The rôle of the nervous system as the middleman between internal and external muscular and epithelial surfaces was, I imagine, initiated from the very earliest time. The further evolution of the host consisted in a greater and greater differentiation and elaboration of this neuro-epithelial syncytium, with the result of a steadily increasing concentration and departmental centralization of the main factor of the syncytium; in other words, it led to the origin and elaboration of a central nervous system. In the interstices of this syncytium the gonads were placed, and at first, doubtless, the life of the host ended when all the germ-cells had been set free. 'Reproduce and die' was, I imagine, the law of the Metazoa at its earliest origin, and throughout the ages, during all the changes of evolution, the reminiscence of such law still manifests itself even up to the highest forms as yet reached. With the differentiation of the syncytial host there came also differentiation of the free-living gonads, so that only some of them attained to the perfection of independent existence, capable of continuing the species; while others became subordinate to the first and provided them with pabulum, manufacturing within themselves yolk-spherules, and thus in the shape of yolk-cells ministered to the developing egg-cell. Thus arose a germinal epithelium of which only a few of the elements passed out of the host as perfect individuals, the remainder being utilized for the nutrition of these few. Such yolk-cells of the germinal epithelium would still, however, retain their character as free cells totally independent of the syncytial host, and, situated as they were between the internal and external epithelium, capable of amœboid movement, would naturally have their phagocytic action utilized either as yolk-cells for the providing of pabulum to the egg-cell, or as excretory cells for the removal and rendering harmless of deleterious products of all kinds. Thus the free cells of the body would become differentiated into the three classes of germ-cells, yolk-cells, and excretory cells.

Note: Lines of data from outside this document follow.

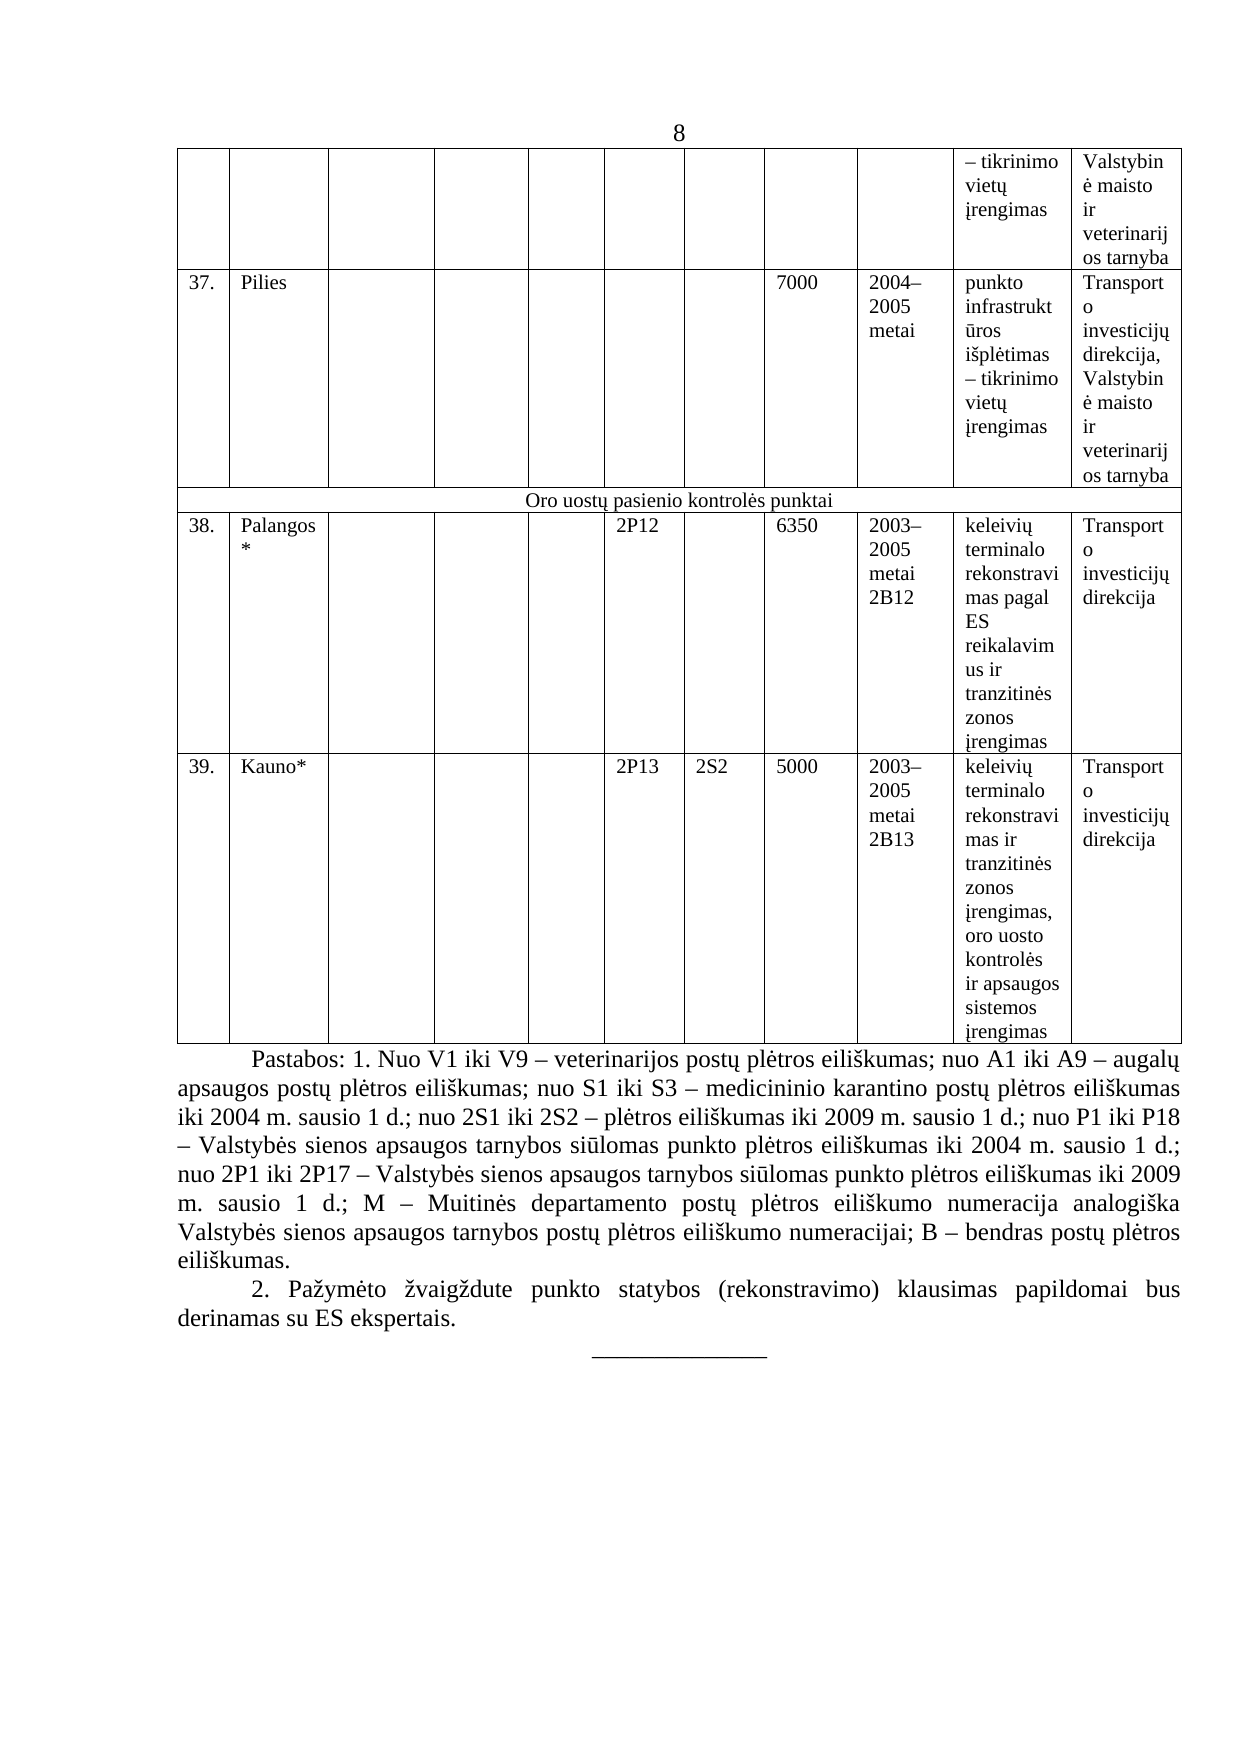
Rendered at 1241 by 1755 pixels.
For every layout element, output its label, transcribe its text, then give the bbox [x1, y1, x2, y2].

table_cell Transporto investicijų direkcija [1072, 754, 1181, 1043]
table_cell [765, 149, 857, 269]
table_cell Pilies [230, 270, 328, 487]
table_cell Kauno* [230, 754, 328, 1043]
table_cell [329, 270, 434, 487]
table_cell [529, 270, 604, 487]
table_cell [329, 513, 434, 753]
table_cell [529, 149, 604, 269]
table_cell Valstybinė maisto ir veterinarijos tarnyba [1072, 149, 1181, 269]
table_cell 2004–2005 metai [858, 270, 953, 487]
table_cell [435, 754, 528, 1043]
table_cell [178, 149, 229, 269]
table_cell [605, 270, 684, 487]
table_cell [685, 149, 764, 269]
table_cell [685, 513, 764, 753]
table_cell [230, 149, 328, 269]
table_cell 39. [178, 754, 229, 1043]
table_cell [858, 149, 953, 269]
table_cell 2S2 [685, 754, 764, 1043]
table_cell [435, 513, 528, 753]
text Pastabos: 1. Nuo V1 iki V9 – veterinarijos postų plėtros eiliškumas; nuo A1 iki A9 – augalų apsaugos postų plėtros eiliškumas; nuo S1 iki S3 – medicininio karantino postų plėtros eiliškumas iki 2004 m. sausio 1 d.; nuo 2S1 iki 2S2 – plėtros eiliškumas iki 2009 m. sausio 1 d.; nuo P1 iki P18 – Valstybės sienos apsaugos tarnybos siūlomas punkto plėtros eiliškumas iki 2004 m. sausio 1 d.; nuo 2P1 iki 2P17 – Valstybės sienos apsaugos tarnybos siūlomas punkto plėtros eiliškumas iki 2009 m. sausio 1 d.; M – Muitinės departamento postų plėtros eiliškumo numeracija analogiška Valstybės sienos apsaugos tarnybos postų plėtros eiliškumo numeracijai; B – bendras postų plėtros eiliškumas. [177, 1044, 1181, 1274]
table_cell 5000 [765, 754, 857, 1043]
text ______________ [177, 1332, 1181, 1360]
table_cell Transporto investicijų direkcija [1072, 513, 1181, 753]
table_cell 2P13 [605, 754, 684, 1043]
table_cell [435, 270, 528, 487]
table_cell punkto infrastruktūros išplėtimas – tikrinimo vietų įrengimas [954, 270, 1071, 487]
table_cell [435, 149, 528, 269]
table_cell [605, 149, 684, 269]
table_cell [685, 270, 764, 487]
table_cell keleivių terminalo rekonstravimas pagal ES reikalavimus ir tranzitinės zonos įrengimas [954, 513, 1071, 753]
table_cell – tikrinimo vietų įrengimas [954, 149, 1071, 269]
table_cell Transporto investicijų direkcija, Valstybinė maisto ir veterinarijos tarnyba [1072, 270, 1181, 487]
table_cell [529, 754, 604, 1043]
table_cell 37. [178, 270, 229, 487]
table_cell [329, 754, 434, 1043]
table_cell 6350 [765, 513, 857, 753]
table_cell 2P12 [605, 513, 684, 753]
table_cell 2003–2005 metai 2B12 [858, 513, 953, 753]
table_cell Palangos* [230, 513, 328, 753]
table_cell 2003–2005 metai 2B13 [858, 754, 953, 1043]
table_cell [529, 513, 604, 753]
table_cell [329, 149, 434, 269]
table_cell keleivių terminalo rekonstravimas ir tranzitinės zonos įrengimas, oro uosto kontrolės ir apsaugos sistemos įrengimas [954, 754, 1071, 1043]
table_cell 38. [178, 513, 229, 753]
table_cell 7000 [765, 270, 857, 487]
text 2. Pažymėto žvaigždute punkto statybos (rekonstravimo) klausimas papildomai bus derinamas su ES ekspertais. [177, 1274, 1181, 1332]
table_cell Oro uostų pasienio kontrolės punktai [178, 488, 1181, 512]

Further, the mass of gonads, which originally occupied so large a space within the interior of the host, necessarily, as the tissues of the host differentiated more and more, took up less and less space in proportion to the whole bulk of the host and formed a germinal mass of cells between the outer and inner epithelial layers. This germinal mass formed an epithelium, some of the members of which acted as scavengers for the inner and outer layers of the host, with the result that fluid accumulated between the two parts of the germinal epithelium in connection respectively with the external and internal epithelial surfaces of the host, and thus led to the formation of a gonocœle, which, by obtaining an external opening, a cœlomostome, gave origin to the cœlom.

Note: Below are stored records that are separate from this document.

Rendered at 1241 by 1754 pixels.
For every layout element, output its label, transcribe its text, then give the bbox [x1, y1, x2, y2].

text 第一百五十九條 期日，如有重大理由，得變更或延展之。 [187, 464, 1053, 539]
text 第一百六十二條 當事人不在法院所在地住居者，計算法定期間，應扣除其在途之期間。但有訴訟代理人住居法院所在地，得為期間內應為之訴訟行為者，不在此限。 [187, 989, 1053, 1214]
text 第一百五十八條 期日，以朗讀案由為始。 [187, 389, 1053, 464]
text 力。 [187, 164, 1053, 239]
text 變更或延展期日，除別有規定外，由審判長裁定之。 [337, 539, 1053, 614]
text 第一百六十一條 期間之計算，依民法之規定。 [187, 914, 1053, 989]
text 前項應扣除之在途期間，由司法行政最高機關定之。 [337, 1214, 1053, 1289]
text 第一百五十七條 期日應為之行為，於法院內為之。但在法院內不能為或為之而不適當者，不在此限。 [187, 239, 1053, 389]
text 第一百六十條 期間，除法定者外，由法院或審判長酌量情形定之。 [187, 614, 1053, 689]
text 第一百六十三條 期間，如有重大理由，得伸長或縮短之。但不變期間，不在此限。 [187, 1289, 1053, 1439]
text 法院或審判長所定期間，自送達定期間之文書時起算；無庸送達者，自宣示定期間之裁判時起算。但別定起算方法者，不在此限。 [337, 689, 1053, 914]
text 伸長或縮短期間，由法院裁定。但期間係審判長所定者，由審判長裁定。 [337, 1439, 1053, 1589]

Again, with the longer life of the host, the setting free of the gonads no longer necessitating the destruction of the host, and also the gonads themselves requiring a longer and longer time to be fed up to maturity, the bulk and complexity of the whole organism increased and special supporting structures became a necessity. The host itself could and did provide these to a certain extent by secretions from its epithelial elements, but the intermediate supports were provided by the system of phagocytic cells utilizing the fluids of the body, at first in the shape of plasma-cells able to move from place to place, then settling down to form a connective tissue framework, and, later on, cartilage and bone.

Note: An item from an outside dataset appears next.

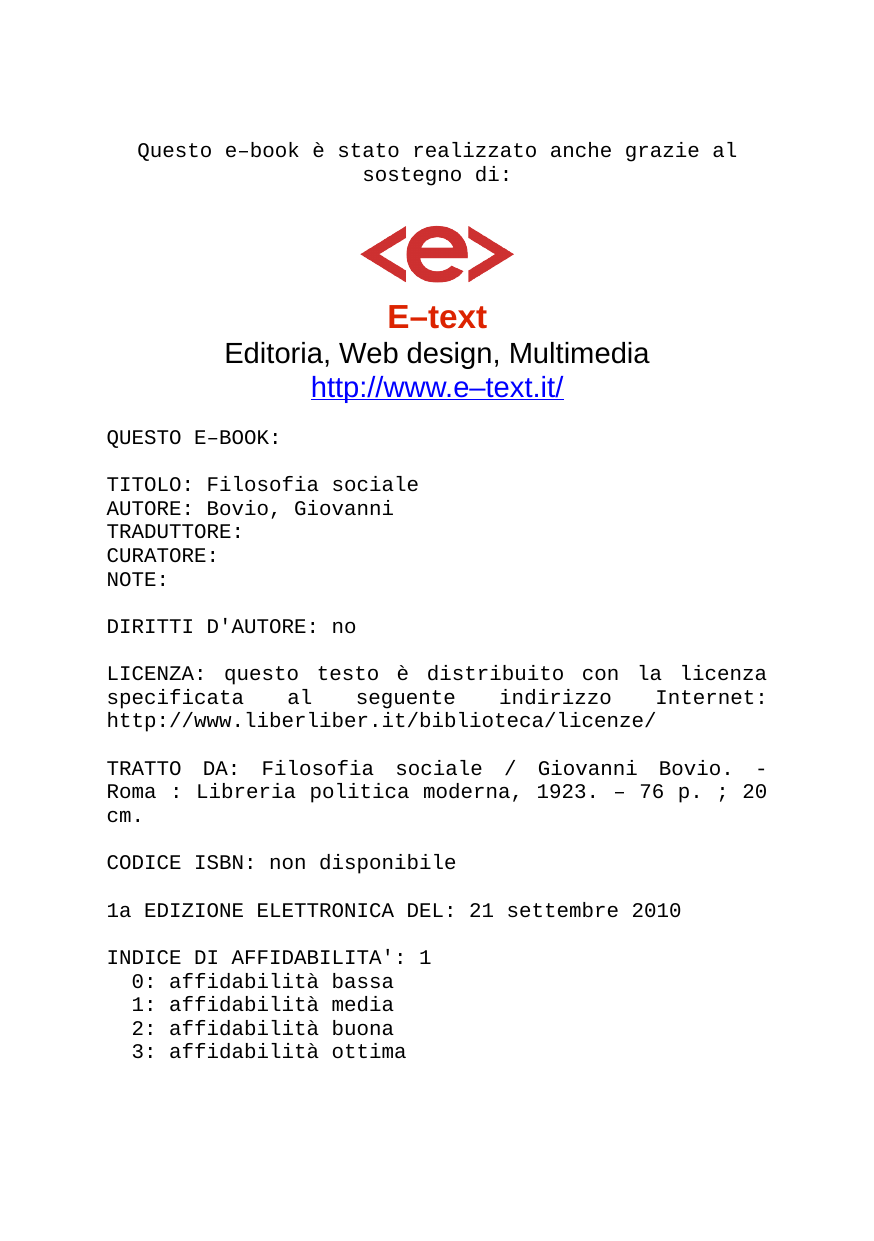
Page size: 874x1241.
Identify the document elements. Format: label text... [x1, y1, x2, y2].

So also were gradually evolved the whole of the endothelial structures; the lymph-cells, blood-cells, etc., all having their origin from the free cells of the body, which themselves originated in the extension of a germinal epithelium. Just as in a bee-hive the egg-cells may form the fully developed sexual animal, whether drone or queen bee, or the asexual host of workers, so in the body of the Metazoa the free cells may form either male or female germ-cells spermatozoa, or ova, or a host of workers, scavengers, repairers, food-providers, all useful to the community, all showing their common origin by their absolute independence of the nervous system.